Toen hij donderdag in de Ecuadoriaanse ambassade in Londen werd gearresteerd, waar hij ruim zes jaar asiel genoot, schreven media over zijn verwaarloosde kat en zijn slechte hygiëne. Foto’s van zijn onverzorgde baard haalden de voorpagina’s.

Nu Assange weer in het nieuws is, lijkt het alsof de media die hem voorheen op het schild hesen, plots als een blad van een boom zijn omgedraaid. In werkelijkheid bekoelde de relatie al tijdens de samenwerking in 2010. Waar journalisten namen weglakten in de gelekte berichten, knalde Assange de boel ongefilterd online. Die roekeloosheid wekte irritatie.

Lees ook: De val van Assange en WikiLeaks

Bill Keller, tot september 2011 hoofdredacteur van The New York Times, nam in 2012 krachtig afstand van de klokkenluider voor wie hij eerder door het vuur ging. „Geweldig verhaal, onstuimige samenwerking”, blikte hij in een opiniestuk terug. Maar verder had het volgens hem weinig effect. „Laat staan dat een nieuw tijdperk van transparantie aanbrak.” Eigenlijk meer het tegenovergestelde. „Dit is de paradox: de erfenis van de WikiLeaks-campagne voor transparantie is dat de Amerikaanse regering geheimzinniger is dan ooit.”

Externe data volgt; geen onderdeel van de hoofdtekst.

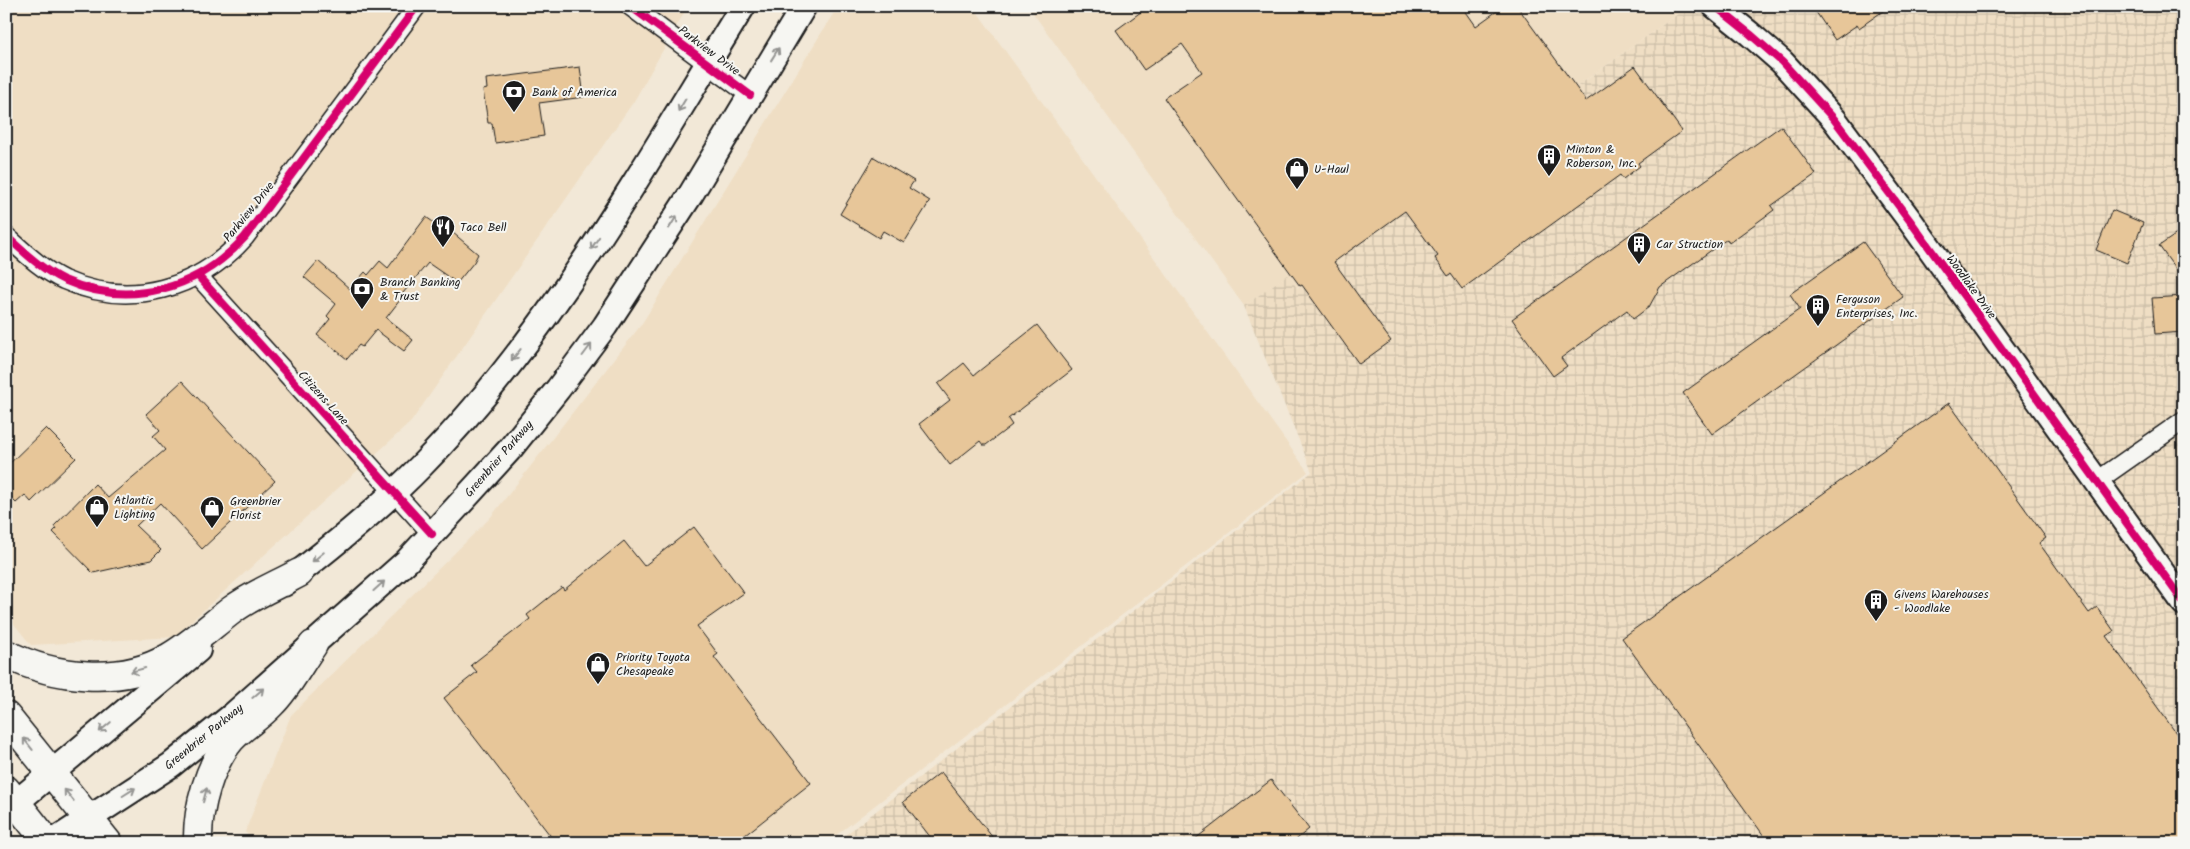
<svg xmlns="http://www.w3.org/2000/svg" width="2190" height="849" font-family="Kalam,sans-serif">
  <defs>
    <pattern id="industrial-grid" width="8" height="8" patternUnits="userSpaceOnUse" patternTransform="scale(1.25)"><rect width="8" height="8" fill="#efdec4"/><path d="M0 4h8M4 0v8" fill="none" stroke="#ccbea8"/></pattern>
  </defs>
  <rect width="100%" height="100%" fill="#f2e8d7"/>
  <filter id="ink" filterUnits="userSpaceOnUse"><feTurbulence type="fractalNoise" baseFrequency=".02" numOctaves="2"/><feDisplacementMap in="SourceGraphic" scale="10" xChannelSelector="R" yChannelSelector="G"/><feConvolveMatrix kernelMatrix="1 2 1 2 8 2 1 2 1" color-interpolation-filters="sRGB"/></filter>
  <g filter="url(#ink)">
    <g fill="#efdec4">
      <polygon points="6,6 688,6 634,101 411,422 174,637 31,645 6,614"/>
      <polygon points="838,6 973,6 1308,472 826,843 255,843 245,832 291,715 490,518 641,325"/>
      <polygon points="1028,6 1689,6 1296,288 1287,276 1244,306"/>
    </g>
    <polygon fill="url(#industrial-grid)" points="1689,6 2184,6 2184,843 835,843 1312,472 1244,306 1287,275 1297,288"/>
    <g fill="#e7c699" stroke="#1c1c1c">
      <polygon points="1149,6 1462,6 1476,26 1504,6 1517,6 1586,101 1635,66 1682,131 1638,163 1640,166 1623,179 1620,175 1462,289 1451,274 1448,276 1435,258 1438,256 1405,211 1334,262 1391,341 1359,364 1302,285 1300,286 1164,98 1202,72 1182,44 1144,70 1116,30"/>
      <polygon points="1824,6 1890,6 1859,28 1857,25 1835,40 1816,12"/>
      <polygon points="580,67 584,97 539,103 544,136 495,143 492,123 488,123 483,90 487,89 486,79"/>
      <polygon points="1781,126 1816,174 1771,206 1774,210 1729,243 1727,239 1660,287 1649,307 1633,319 1627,310 1561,358 1567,366 1553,376 1512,319"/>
      <polygon points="874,157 914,181 909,188 930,201 904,243 883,231 879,238 840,214"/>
      <polygon points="2112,210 2143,223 2127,263 2096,250"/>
      <polygon points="426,217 450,234 452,232 478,254 474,262 457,283 428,263 398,299 400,300 386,318 413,340 404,351 376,330 362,347 359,345 347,359 317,335 330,319 327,316 336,304 304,277 318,261 350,289 365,272 368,275 380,261 388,268"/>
      <polygon points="2184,229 2184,281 2159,246"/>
      <polygon points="1863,242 1903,297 1712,434 1683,393 1800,309 1790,294"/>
      <polygon points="2184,296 2184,332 2155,334 2152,298"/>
      <polygon points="1037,325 1072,370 1008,419 1012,425 986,445 983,445 980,441 950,465 919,424 950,400 938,384 964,363 974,375"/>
      <polygon points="182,381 275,481 202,549 160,503 136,526 161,550 151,560 93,573 53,532 56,529 54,526 95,484 108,498 165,450 153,436 160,430 146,414"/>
      <polygon points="1949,403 2046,538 2039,543 2089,613 2097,607 2114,631 2106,636 2184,744 2184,843 1769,843 1622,638"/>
      <polygon points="46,428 76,458 31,502 25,495 16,503 6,493 6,467"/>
      <polygon points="694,527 744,593 697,626 718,654 714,657 811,783 735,843 556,843 444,698 477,672 471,665 530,619 527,615 562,587 564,590 624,541 644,566"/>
      <polygon points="941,772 997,843 935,843 903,802"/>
      <polygon points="1271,780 1309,829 1292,843 1190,843"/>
    </g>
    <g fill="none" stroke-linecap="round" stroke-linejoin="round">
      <g stroke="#1c1c1c" stroke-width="21">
        <g id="street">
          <polyline points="630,6 750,95"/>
          <path d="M6 236C24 252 41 269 64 280 130 309 199 289 245 237L417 6"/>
          <polyline points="198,276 432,534"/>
          <polyline points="2097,481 2184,420"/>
        </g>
      </g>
      <g stroke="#1c1c1c" stroke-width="28">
        <g id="secondary">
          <polyline points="1715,6 1750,34 1782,62 1834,119 1911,222 2184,603"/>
          <path d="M284 584C332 547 379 509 421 466 551 335 646 162 743 6"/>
          <polyline points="6,811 198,650"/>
          <polyline points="51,843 171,765 233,715 407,561 457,507 510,449 558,389 605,326 691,194 804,6"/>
        </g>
      </g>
      <g stroke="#1c1c1c" stroke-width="31">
        <g id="primary">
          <path d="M6 654C54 678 120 686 168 658 191 645 211 626 232 610 252 595 277 585 299 573"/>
          <polyline points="6,716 108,843"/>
          <polyline points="6,790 48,843"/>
          <path d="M198 843C197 809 209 765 231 739 243 726 259 717 271 704 287 689 300 663 313 645"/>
        </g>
      </g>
      <use href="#street" stroke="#f6f6f2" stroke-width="18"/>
      <use href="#secondary" stroke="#f6f6f2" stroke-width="24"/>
      <use href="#primary" stroke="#f6f6f2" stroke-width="28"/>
      <g stroke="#f6f6f2" stroke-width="11">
        <g id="cycleway">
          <polyline points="630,6 750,95"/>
          <polyline points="1715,6 1750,34 1782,62 1834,119 1911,222 2184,603"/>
          <path d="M6 236C24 252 41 269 64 280 130 309 199 289 245 237L417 6"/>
          <polyline points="198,276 432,534"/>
        </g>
      </g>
      <use href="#cycleway" stroke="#d6006c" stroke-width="8"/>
    </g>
    <defs><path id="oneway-shaft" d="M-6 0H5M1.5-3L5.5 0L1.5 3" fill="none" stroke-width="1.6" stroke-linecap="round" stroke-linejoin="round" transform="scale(1.25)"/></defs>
    <g stroke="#949492">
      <use href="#oneway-shaft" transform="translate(775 54) rotate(-58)"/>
      <use href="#oneway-shaft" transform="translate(682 105) rotate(121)"/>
      <use href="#oneway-shaft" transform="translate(673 222) rotate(-58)"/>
      <use href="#oneway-shaft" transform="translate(595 243) rotate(124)"/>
      <use href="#oneway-shaft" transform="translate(587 350) rotate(-53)"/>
      <use href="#oneway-shaft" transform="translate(516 355) rotate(128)"/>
      <use href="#oneway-shaft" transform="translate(318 557) rotate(141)"/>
      <use href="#oneway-shaft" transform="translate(379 586) rotate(-42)"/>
      <use href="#oneway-shaft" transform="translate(138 670) rotate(165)"/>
      <use href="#oneway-shaft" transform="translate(258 693) rotate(-41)"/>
      <use href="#oneway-shaft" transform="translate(105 727) rotate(140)"/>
      <use href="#oneway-shaft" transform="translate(28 744) rotate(-128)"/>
      <use href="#oneway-shaft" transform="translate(129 792) rotate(-32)"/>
      <use href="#oneway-shaft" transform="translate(69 795) rotate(-129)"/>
      <use href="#oneway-shaft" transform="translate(205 795) rotate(-75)"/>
    </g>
  </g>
  <defs>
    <g id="bank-pin" transform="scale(1.25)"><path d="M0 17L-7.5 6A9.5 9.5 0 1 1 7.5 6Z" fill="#1c1c1c" stroke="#f6f6f2"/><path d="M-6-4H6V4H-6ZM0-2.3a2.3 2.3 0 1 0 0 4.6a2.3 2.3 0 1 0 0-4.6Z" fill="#fff"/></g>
    <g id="building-pin" transform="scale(1.25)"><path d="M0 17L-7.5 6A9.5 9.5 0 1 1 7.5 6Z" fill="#1c1c1c" stroke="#f6f6f2"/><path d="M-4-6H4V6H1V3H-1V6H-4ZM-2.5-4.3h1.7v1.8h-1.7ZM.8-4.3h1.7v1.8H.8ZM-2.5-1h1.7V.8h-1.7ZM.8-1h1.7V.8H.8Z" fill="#fff"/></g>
    <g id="shop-pin" transform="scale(1.25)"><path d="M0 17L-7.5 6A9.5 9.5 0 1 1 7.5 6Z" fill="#1c1c1c" stroke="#f6f6f2"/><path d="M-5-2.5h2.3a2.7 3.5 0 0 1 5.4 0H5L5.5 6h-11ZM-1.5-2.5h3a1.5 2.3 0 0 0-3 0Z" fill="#fff"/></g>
    <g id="restaurant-pin" transform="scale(1.25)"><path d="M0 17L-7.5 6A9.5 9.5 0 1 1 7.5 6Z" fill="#1c1c1c" stroke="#f6f6f2"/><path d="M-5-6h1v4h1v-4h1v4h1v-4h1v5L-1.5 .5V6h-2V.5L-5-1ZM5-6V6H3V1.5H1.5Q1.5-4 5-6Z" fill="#fff"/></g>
  </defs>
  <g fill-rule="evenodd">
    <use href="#bank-pin" x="514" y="92"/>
    <use href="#building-pin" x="1549" y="156"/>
    <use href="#shop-pin" x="1297" y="169"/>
    <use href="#restaurant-pin" x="443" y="227"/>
    <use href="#building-pin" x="1639" y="244"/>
    <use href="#bank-pin" x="362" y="289"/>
    <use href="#building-pin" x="1818" y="306"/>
    <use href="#shop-pin" x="97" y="507"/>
    <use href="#shop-pin" x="212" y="508"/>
    <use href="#building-pin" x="1876" y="601"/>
    <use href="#shop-pin" x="598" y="664"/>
  </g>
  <g text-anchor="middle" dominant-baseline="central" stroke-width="4" stroke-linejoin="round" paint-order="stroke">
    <g font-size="12" fill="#1c1c1c" stroke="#f6f6f2">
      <text transform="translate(709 51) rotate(37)">Parkview Drive</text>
      <text transform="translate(249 212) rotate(-51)">Parkview Drive</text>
      <text transform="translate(1971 287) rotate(54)">Woodlake Drive</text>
      <text transform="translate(323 398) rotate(48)">Citizens Lane</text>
      <text transform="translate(499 459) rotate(-49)">Greenbrier Parkway</text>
      <text transform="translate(204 737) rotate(-39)">Greenbrier Parkway</text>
    </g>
    <g font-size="12" fill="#1c1c1c" stroke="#f6f6f2" text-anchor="start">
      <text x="532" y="92">Bank of America</text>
      <text x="1566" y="149">Minton &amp;<tspan x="1566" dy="14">Roberson, Inc.</tspan></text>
      <text x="1314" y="169">U-Haul</text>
      <text x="460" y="227">Taco Bell</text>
      <text x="1656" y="244">Car Struction</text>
      <text x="380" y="282">Branch Banking<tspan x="380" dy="14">&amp; Trust</tspan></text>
      <text x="1836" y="299">Ferguson<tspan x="1836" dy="14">Enterprises, Inc.</tspan></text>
      <text x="114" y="500">Atlantic<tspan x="114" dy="14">Lighting</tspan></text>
      <text x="230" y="501">Greenbrier<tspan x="230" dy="14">Florist</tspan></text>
      <text x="1894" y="594">Givens Warehouses<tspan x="1894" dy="14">- Woodlake</tspan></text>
      <text x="616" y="657">Priority Toyota<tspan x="616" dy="14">Chesapeake</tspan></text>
    </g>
  </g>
  <rect width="2190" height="849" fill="none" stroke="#f6f6f2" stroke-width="25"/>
  <rect x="12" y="12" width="2165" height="824" fill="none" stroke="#1c1c1c" stroke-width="2" filter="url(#ink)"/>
</svg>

Smalend schreef hij over een talkshow van Assange, betaald door ‘Kremlin TV’, doelend op Russia Today. Tegenwoordig wordt de klokkenluider er in de media van beschuldigd dat hij zich voor het karretje liet spannen van president Poetin bij het saboteren van de Clinton-campagne. WikiLeaks openbaarde privémails van de toenmalige presidentskandidaat.

Kraken wachtwoord

The US Embassy Cables, dat andere lek, was overigens altijd al een controversieel project. Maar wel een project dat verdedigd werd door vooraanstaande journalisten, zoals Simon Jenkins van The Guardian. „Alles wat in naam van een democratie wordt gezegd of gedaan, is van publiek belang”, schreef hij op 28 november 2010. „En als die democratie zich opwerpt als wereldpolitie – een indruk die deze ambtsberichten achterlaten – dan gaat dat de hele wereld aan.” De „hoogwaardige roddels”, zoals hij de vertrouwelijke correspondentie tussen ambassades duidt, tonen volgens hem vooral de leugenachtigheid aan van degenen die aan de macht zijn: „De mismatch tussen wat ze beweren en wat ze doen.”

Hoewel deze media Julian Assange nu als persoon laten vallen, vrezen ze dus voor de uitkomst van een mogelijke rechtszaak. Het onthullen van overheidsgeheimen is een journalistieke kerntaak, bronbescherming evenzo, ook via encryptie zoals Assange deed. Een vonnis tegen die praktijk, schaadt de persvrijheid. Anderen zijn minder bezorgd: vooralsnog staat in de aanklacht Assanges hulp bij het kraken van een wachtwoord centraal en niet het publiceren van geheime overheidsdata.